(PROVIDED ENTRIES)

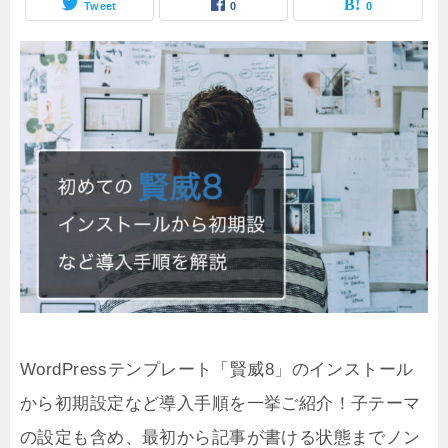
Tweet
0
0
WordPressテンプレート「賢威8」のインストール
から初期設定など導入手順を一挙ご紹介！子テーマ
の設定も含め、最初から記事が書ける状態までノン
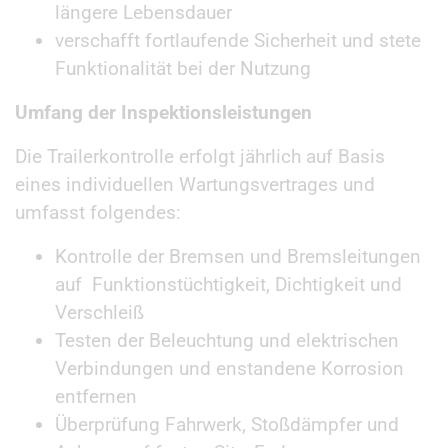
längere Lebensdauer
verschafft fortlaufende Sicherheit und stete
Funktionalität bei der Nutzung
Umfang der Inspektionsleistungen
Die Trailerkontrolle erfolgt jährlich auf Basis
eines individuellen Wartungsvertrages und
umfasst folgendes:
Kontrolle der Bremsen und Bremsleitungen
auf Funktionstüchtigkeit, Dichtigkeit und
Verschleiß
Testen der Beleuchtung und elektrischen
Verbindungen und enstandene Korrosion
entfernen
Überprüfung Fahrwerk, Stoßdämpfer und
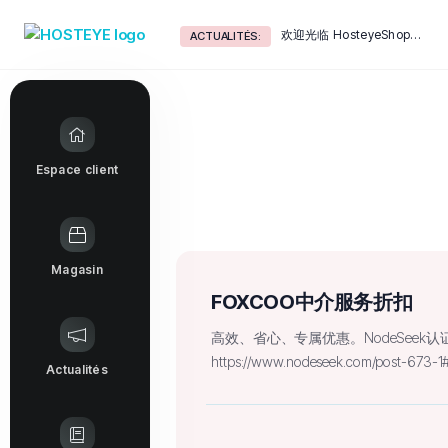
欢迎光临 HosteyeShop！
ACTUALITÉS:
Espace client
Magasin
FOXCOO中介服务折扣
高效、省心、专属优惠。NodeSeek
https://www.nodeseek.com/post-673-1
Actualités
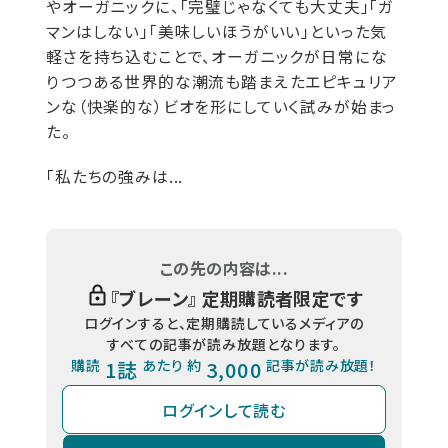
やオーガニックに、「完璧じゃなくても大丈夫」「ガ
マンはしない」「美味しいほうがいい」といった気
軽さを持ち込むことで、オーガニックが日常にな
りつつある世界的な潮流も踏まえたエピキュリア
ンな（快楽的な）ビオを形にしていく試みが始まっ
た。
「私たちの強みは...
この先の内容は...
『
ブレーン
』 定期購読者限定です
ログインすると、定期購読しているメディアの
すべての記事が読み放題となります。
購読
1誌
あたり 約
3,000
記事が読み放題！
ログインして読む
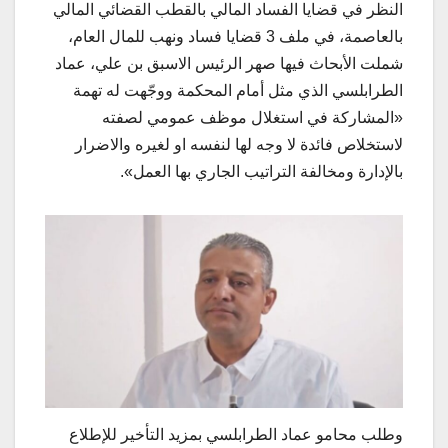
النظر في قضايا الفساد المالي بالقطب القضائي المالي
بالعاصمة، في ملف 3 قضايا فساد ونهب للمال العام،
شملت الأبحاث فيها صهر الرئيس الاسبق بن علي، عماد
الطرابلسي الذي مثل أمام المحكمة ووجّهت له تهمة
«المشاركة في استغلال موظف عمومي لصفته
لاستخلاص فائدة لا وجه لها لنفسه او لغيره والاضرار
بالإدارة ومخالفة التراتيب الجاري بها العمل».
وطلب محامو عماد الطرابلسي بمزيد التأخير للإطلاع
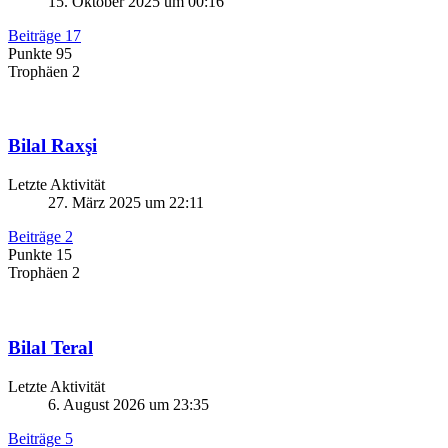
15. Oktober 2025 um 00:16
Beiträge
17
Punkte
95
Trophäen
2
Bilal Raxşi
Letzte Aktivität
27. März 2025 um 22:11
Beiträge
2
Punkte
15
Trophäen
2
Bilal Teral
Letzte Aktivität
6. August 2026 um 23:35
Beiträge
5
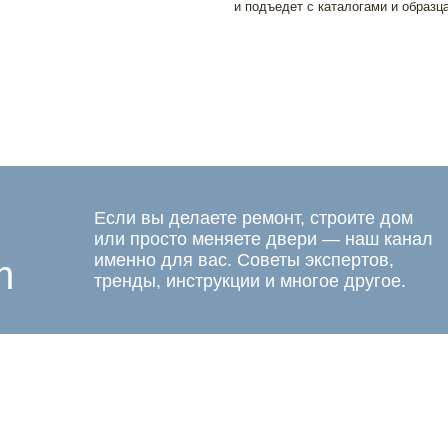
и подъедет с каталогами и образц
Если вы делаете ремонт, строите дом
или просто меняете двери — наш канал
именно для вас. Советы экспертов,
m
тренды, инструкции и многое другое.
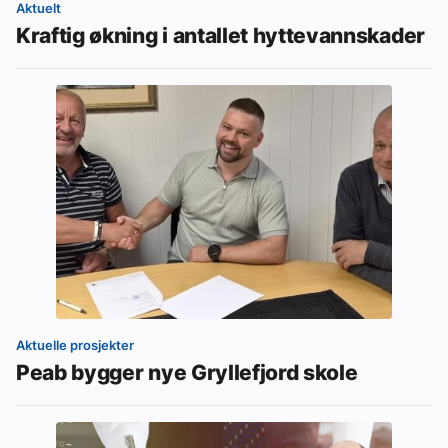
Aktuelt
Kraftig økning i antallet hyttevannskader
Aktuelle prosjekter
Peab bygger nye Gryllefjord skole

(End PROVIDED ENTRIES)

▶ _EXERCISE_
If a line of the data contains the word "الطرابلسي", count it; say how many such lines there are and nothing else.

▶ _TASK RESPONSE_
2